Fudge on the time. If you need them to be there at 8:30 a.m., tell them they have to be there at 8:00 a.m. Trust me, you should never tell a person with ADHD the actual starting time of a movie, play, or airplane departure because they will almost always be late for everything. You don’t like it and they don’t like it, but it is a fact of life for people with ADHD. Always give them about a half-hour cushion, at least, if it’s important.
Break down the tasks for them. People with ADHD often operate well with lists, calendars, schedules, and other forms of structure. Help them break down a task, by talking through the steps together, whether it’s shopping for toys or making cookies.
Don’t let them take on too much and set reasonable expectations. People with ADHD often over-estimate their ability to handle a multitude of tasks, and take on too much, not finishing much of anything. If you simplify your expectations for the holidays, and help them focus on just a few tasks at a time, and celebrate the milestones and completion. For example, agree in advance that the adults will get just one present. It is fine to use Christmas bags and tissue instead of wrapping presents with bows. You can decorate a tree with lights, tinsel, and just a few decorations. You can still enjoy a family Christmas dinner with a turkey breast and instant mashed potatoes and a store-bought pumpkin pie!
Stash back-ups. For example, an keep umbrella or extra pair of glasses in the car. Stow extra hats and gloves in the car trunk, as well as the closet. Then when your ADHD relative forgets or loses an important item, they won’t be cold!
Help them relax. What relaxes people can be different, but in general, slow down and don’t try to do too much. Take plenty of breaks, and stay hydrated. Relax together at a a coffee shop and regroup. Hand fidgets can be helpful: they help you relax and focus.
Alert them when they need it. Are they spacing out? Sometimes gum helps, or ice cold water or lemonade, a quick walk, or a little chocolate or caffeine.
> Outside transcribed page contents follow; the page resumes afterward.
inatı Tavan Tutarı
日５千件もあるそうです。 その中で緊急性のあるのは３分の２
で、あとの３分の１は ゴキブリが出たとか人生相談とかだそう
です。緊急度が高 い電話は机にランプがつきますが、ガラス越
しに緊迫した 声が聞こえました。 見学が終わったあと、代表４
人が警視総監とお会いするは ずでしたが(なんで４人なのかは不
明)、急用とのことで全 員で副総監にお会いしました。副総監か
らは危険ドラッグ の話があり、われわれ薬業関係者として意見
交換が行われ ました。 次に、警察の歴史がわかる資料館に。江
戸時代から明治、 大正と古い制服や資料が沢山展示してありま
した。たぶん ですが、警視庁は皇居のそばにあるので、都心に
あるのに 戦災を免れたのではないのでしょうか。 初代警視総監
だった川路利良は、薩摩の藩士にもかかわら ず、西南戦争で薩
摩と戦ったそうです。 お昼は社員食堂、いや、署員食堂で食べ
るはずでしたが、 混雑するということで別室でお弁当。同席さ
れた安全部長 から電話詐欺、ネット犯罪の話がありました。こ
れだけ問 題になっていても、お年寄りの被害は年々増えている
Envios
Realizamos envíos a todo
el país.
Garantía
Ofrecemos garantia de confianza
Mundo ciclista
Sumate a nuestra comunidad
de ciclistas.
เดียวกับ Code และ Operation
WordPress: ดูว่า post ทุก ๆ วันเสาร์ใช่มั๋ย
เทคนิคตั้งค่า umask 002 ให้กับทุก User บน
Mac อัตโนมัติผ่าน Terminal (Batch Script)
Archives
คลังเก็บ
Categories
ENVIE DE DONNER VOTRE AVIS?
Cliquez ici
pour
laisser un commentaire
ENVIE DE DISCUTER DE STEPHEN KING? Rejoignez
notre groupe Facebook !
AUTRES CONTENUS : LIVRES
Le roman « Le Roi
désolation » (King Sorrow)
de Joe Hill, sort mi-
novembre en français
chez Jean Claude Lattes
If they’re really tired, however, just call it a day.
Get plenty of fresh air and exercise. Studies show that people with ADHD become more high-functioning when they see green outside — so take a stroll around the Christmas tree lot or outdoor garden center. Take brisk winter walks.
Let someone else do it, at least during the holidays. Take the linens and towels to a laundry and let them wash and fold them for you or your ADHD relative.
ADHD Friendly Presents
- A month-at-a-glance calendar with blocks big enough to write in plenty of notes and appointments. If the calendar or planner is for a woman, make sure it will fit in her purse.
- A mini-recorder (maybe for a keychain) so the person can record where he parked the car.
- A fun fidget for their purse, backpack or keychain: check out Tangle.
- A GPS system to keep them from getting lost in the car.
- Watches with easy-to-read faces are a good gift. You can’t have too many watches.
- A digital camera for recording events. People with ADHD tend to be visual learners.
- Those lavender scented heavy pads for shoulders.
- Timers to remind them to take the cookies out of the oven, or to take a break.
- A relaxing music CD, such as classical music or instrumental jazz.
- ADHD self-help books.
- Nice pens and notepads for making lists. Post-it notes.
- Bubbles are relaxing for children, because it requires slow breathing.
- A tiny zen rock garden.
- An artificial plant (you don’t have to remember to water them).
- Key organizer (to mount by the front door)
- Desk organizers
- Closet organizers
- Cosmetic bags and jewelry organizers
- Ornaments organizers
- Checkbook organizer and budgeting tools.